Imagine a day when, for around five hundred dollars and a simple blood test, you are able to find out with reasonable certainty that you have early stage cancer.
That day is probably little more than a year from now.
Researchers at Johns Hopkins Kimmel Cancer Center are developing a test called CancerSEEK that is able to detect eight of the most common cancers, which are responsible for sixty percent of cancer deaths in the United States. The cancers it searches for are ovarian, liver, stomach, pancreatic, esophageal, colorectal, breast and lung. Incredibly, before CancerSEEK, the first five on this list have had no early detection tests. The inability to detect the presence of these cancers early on is why diagnoses like pancreatic cancer and ovarian cancer tend to be so deadly.

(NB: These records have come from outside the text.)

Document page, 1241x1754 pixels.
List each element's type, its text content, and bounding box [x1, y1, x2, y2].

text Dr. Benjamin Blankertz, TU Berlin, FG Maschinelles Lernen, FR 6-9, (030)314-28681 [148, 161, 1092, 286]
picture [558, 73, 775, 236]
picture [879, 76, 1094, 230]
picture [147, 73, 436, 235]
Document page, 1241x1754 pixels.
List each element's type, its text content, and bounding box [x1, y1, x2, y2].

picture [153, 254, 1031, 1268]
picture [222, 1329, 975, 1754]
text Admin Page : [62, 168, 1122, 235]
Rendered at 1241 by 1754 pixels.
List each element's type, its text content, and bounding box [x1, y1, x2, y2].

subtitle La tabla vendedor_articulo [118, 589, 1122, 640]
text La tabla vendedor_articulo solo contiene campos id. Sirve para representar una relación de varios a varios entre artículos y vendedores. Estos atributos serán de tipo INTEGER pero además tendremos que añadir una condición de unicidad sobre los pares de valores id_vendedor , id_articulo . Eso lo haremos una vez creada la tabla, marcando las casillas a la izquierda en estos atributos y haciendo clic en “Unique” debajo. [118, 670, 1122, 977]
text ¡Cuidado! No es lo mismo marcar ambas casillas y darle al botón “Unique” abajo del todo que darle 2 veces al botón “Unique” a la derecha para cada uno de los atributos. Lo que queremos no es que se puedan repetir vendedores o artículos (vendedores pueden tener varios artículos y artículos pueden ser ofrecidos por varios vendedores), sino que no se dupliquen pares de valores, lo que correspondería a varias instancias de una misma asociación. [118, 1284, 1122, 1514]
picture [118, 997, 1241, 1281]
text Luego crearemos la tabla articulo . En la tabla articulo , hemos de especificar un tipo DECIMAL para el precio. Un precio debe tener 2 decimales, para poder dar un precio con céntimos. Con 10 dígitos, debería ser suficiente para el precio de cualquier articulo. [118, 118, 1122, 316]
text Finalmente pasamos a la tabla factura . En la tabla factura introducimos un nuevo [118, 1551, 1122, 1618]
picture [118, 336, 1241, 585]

CancerSEEK quickly and cheaply evaluates all the genetic material in a patient’s blood in order to identify what may be just a couple of cancerous mutations among thousands of normal samples in the draw. As one of the researchers put it, “We are dealing with a needle in a haystack. If you take the hay in the haystack and go through it one by one you will eventually find the needle.” The study, which was published in Science on January eighteenth of this year, had a greater than ninety-nine percent specificity for cancer. The accuracy of such a screening method is vitally important because no one wants to subject patients to unnecessary and invasive tests and procedures.
The study tested 812 people who were presumed healthy and 1005 known cancer patients (non-metastatic, stages I, II, III). They sequenced parts of sixteen genes that are often mutated in different cancers and screened for eight known protein biomarkers that are characteristic of specific kinds of cancer. This combination yielded some promising results. The median overall sensitivity (ability to detect cancer) was seventy percent, with a high of ninety-eight percent for ovarian cancer and low of thirty-three percent for breast cancer. The five cancers that previously had no early detection methods ranged from sixty-nine percent to ninety-eight percent! CancerSEEK was also able to correctly identify which organ had cancer sixty-three percent of the time. Cancer was successfully detected in seventy-eight percent of stage III patients, seventy-three percent of stage II patients and forty-three percent of stage I patients. The next study will be conducted on ten thousand “presumed healthy” people.
Early detection can mean the difference between life and death – especially for some of the deadliest types. If a tumor is found early and before it spreads, surgery is the best way to kill it. “Liquid biopsies,” like CancerSEEK, will be available very soon and will shift the focus of cancer research from late stage to early stage and reduce the number of cancer deaths.